(GOAL OF THE EXERCISE) Return the data in full, exactly as it was written.

(RECORD SET)
- Opening Delimiter -

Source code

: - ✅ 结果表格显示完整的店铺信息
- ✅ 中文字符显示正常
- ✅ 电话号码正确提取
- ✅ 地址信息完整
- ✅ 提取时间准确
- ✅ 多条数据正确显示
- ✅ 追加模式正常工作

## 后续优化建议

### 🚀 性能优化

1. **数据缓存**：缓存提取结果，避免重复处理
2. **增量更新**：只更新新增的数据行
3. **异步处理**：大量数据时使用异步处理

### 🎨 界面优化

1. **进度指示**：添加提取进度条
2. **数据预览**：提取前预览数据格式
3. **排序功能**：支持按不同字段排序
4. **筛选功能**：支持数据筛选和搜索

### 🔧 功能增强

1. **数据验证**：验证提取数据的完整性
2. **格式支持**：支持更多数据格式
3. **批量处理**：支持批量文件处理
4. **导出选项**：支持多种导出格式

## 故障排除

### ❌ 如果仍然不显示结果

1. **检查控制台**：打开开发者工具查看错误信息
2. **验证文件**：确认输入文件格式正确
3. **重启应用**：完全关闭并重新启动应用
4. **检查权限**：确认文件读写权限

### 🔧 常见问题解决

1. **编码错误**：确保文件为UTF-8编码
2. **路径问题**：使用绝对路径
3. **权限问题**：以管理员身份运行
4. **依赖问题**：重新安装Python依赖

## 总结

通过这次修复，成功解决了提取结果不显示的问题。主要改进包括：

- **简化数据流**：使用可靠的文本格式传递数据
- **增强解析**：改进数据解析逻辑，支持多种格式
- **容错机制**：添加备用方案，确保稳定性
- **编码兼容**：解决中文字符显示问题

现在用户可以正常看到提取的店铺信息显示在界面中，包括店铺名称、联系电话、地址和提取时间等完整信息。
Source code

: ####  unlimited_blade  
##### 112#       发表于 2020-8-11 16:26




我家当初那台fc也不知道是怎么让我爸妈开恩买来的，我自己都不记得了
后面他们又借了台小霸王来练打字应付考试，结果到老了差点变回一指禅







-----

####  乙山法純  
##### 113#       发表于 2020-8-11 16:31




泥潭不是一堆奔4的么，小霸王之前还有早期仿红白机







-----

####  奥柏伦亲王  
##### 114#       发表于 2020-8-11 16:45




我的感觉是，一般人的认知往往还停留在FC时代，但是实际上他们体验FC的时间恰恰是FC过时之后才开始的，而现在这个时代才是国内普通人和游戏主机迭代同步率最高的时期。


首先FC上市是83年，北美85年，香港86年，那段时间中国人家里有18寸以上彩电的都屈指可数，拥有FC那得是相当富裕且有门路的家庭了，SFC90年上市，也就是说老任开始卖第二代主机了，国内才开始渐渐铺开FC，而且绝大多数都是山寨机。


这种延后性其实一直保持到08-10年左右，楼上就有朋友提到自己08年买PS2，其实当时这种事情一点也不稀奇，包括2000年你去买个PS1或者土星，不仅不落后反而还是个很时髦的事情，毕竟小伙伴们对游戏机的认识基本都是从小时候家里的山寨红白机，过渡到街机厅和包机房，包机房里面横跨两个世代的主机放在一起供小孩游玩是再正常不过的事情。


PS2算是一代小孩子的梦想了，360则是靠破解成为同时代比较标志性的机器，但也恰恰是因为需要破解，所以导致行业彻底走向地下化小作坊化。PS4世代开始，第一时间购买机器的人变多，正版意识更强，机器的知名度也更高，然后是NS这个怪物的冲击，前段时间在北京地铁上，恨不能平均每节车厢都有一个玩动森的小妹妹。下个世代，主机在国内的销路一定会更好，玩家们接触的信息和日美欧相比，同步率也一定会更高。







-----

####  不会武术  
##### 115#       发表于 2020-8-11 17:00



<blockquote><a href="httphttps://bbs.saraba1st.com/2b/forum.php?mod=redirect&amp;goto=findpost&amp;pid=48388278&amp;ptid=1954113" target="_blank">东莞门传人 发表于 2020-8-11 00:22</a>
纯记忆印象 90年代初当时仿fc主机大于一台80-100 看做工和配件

- Closing Delimiter -

(PROBLEM SOLUTION)
Source code

: - ✅ 结果表格显示完整的店铺信息
- ✅ 中文字符显示正常
- ✅ 电话号码正确提取
- ✅ 地址信息完整
- ✅ 提取时间准确
- ✅ 多条数据正确显示
- ✅ 追加模式正常工作

## 后续优化建议

### 🚀 性能优化

1. **数据缓存**：缓存提取结果，避免重复处理
2. **增量更新**：只更新新增的数据行
3. **异步处理**：大量数据时使用异步处理

### 🎨 界面优化

1. **进度指示**：添加提取进度条
2. **数据预览**：提取前预览数据格式
3. **排序功能**：支持按不同字段排序
4. **筛选功能**：支持数据筛选和搜索

### 🔧 功能增强

1. **数据验证**：验证提取数据的完整性
2. **格式支持**：支持更多数据格式
3. **批量处理**：支持批量文件处理
4. **导出选项**：支持多种导出格式

## 故障排除

### ❌ 如果仍然不显示结果

1. **检查控制台**：打开开发者工具查看错误信息
2. **验证文件**：确认输入文件格式正确
3. **重启应用**：完全关闭并重新启动应用
4. **检查权限**：确认文件读写权限

### 🔧 常见问题解决

1. **编码错误**：确保文件为UTF-8编码
2. **路径问题**：使用绝对路径
3. **权限问题**：以管理员身份运行
4. **依赖问题**：重新安装Python依赖

## 总结

通过这次修复，成功解决了提取结果不显示的问题。主要改进包括：

- **简化数据流**：使用可靠的文本格式传递数据
- **增强解析**：改进数据解析逻辑，支持多种格式
- **容错机制**：添加备用方案，确保稳定性
- **编码兼容**：解决中文字符显示问题

现在用户可以正常看到提取的店铺信息显示在界面中，包括店铺名称、联系电话、地址和提取时间等完整信息。
Source code

: ####  unlimited_blade  
##### 112#       发表于 2020-8-11 16:26




我家当初那台fc也不知道是怎么让我爸妈开恩买来的，我自己都不记得了
后面他们又借了台小霸王来练打字应付考试，结果到老了差点变回一指禅







-----

####  乙山法純  
##### 113#       发表于 2020-8-11 16:31




泥潭不是一堆奔4的么，小霸王之前还有早期仿红白机







-----

####  奥柏伦亲王  
##### 114#       发表于 2020-8-11 16:45




我的感觉是，一般人的认知往往还停留在FC时代，但是实际上他们体验FC的时间恰恰是FC过时之后才开始的，而现在这个时代才是国内普通人和游戏主机迭代同步率最高的时期。


首先FC上市是83年，北美85年，香港86年，那段时间中国人家里有18寸以上彩电的都屈指可数，拥有FC那得是相当富裕且有门路的家庭了，SFC90年上市，也就是说老任开始卖第二代主机了，国内才开始渐渐铺开FC，而且绝大多数都是山寨机。


这种延后性其实一直保持到08-10年左右，楼上就有朋友提到自己08年买PS2，其实当时这种事情一点也不稀奇，包括2000年你去买个PS1或者土星，不仅不落后反而还是个很时髦的事情，毕竟小伙伴们对游戏机的认识基本都是从小时候家里的山寨红白机，过渡到街机厅和包机房，包机房里面横跨两个世代的主机放在一起供小孩游玩是再正常不过的事情。


PS2算是一代小孩子的梦想了，360则是靠破解成为同时代比较标志性的机器，但也恰恰是因为需要破解，所以导致行业彻底走向地下化小作坊化。PS4世代开始，第一时间购买机器的人变多，正版意识更强，机器的知名度也更高，然后是NS这个怪物的冲击，前段时间在北京地铁上，恨不能平均每节车厢都有一个玩动森的小妹妹。下个世代，主机在国内的销路一定会更好，玩家们接触的信息和日美欧相比，同步率也一定会更高。







-----

####  不会武术  
##### 115#       发表于 2020-8-11 17:00



<blockquote><a href="httphttps://bbs.saraba1st.com/2b/forum.php?mod=redirect&amp;goto=findpost&amp;pid=48388278&amp;ptid=1954113" target="_blank">东莞门传人 发表于 2020-8-11 00:22</a>
纯记忆印象 90年代初当时仿fc主机大于一台80-100 看做工和配件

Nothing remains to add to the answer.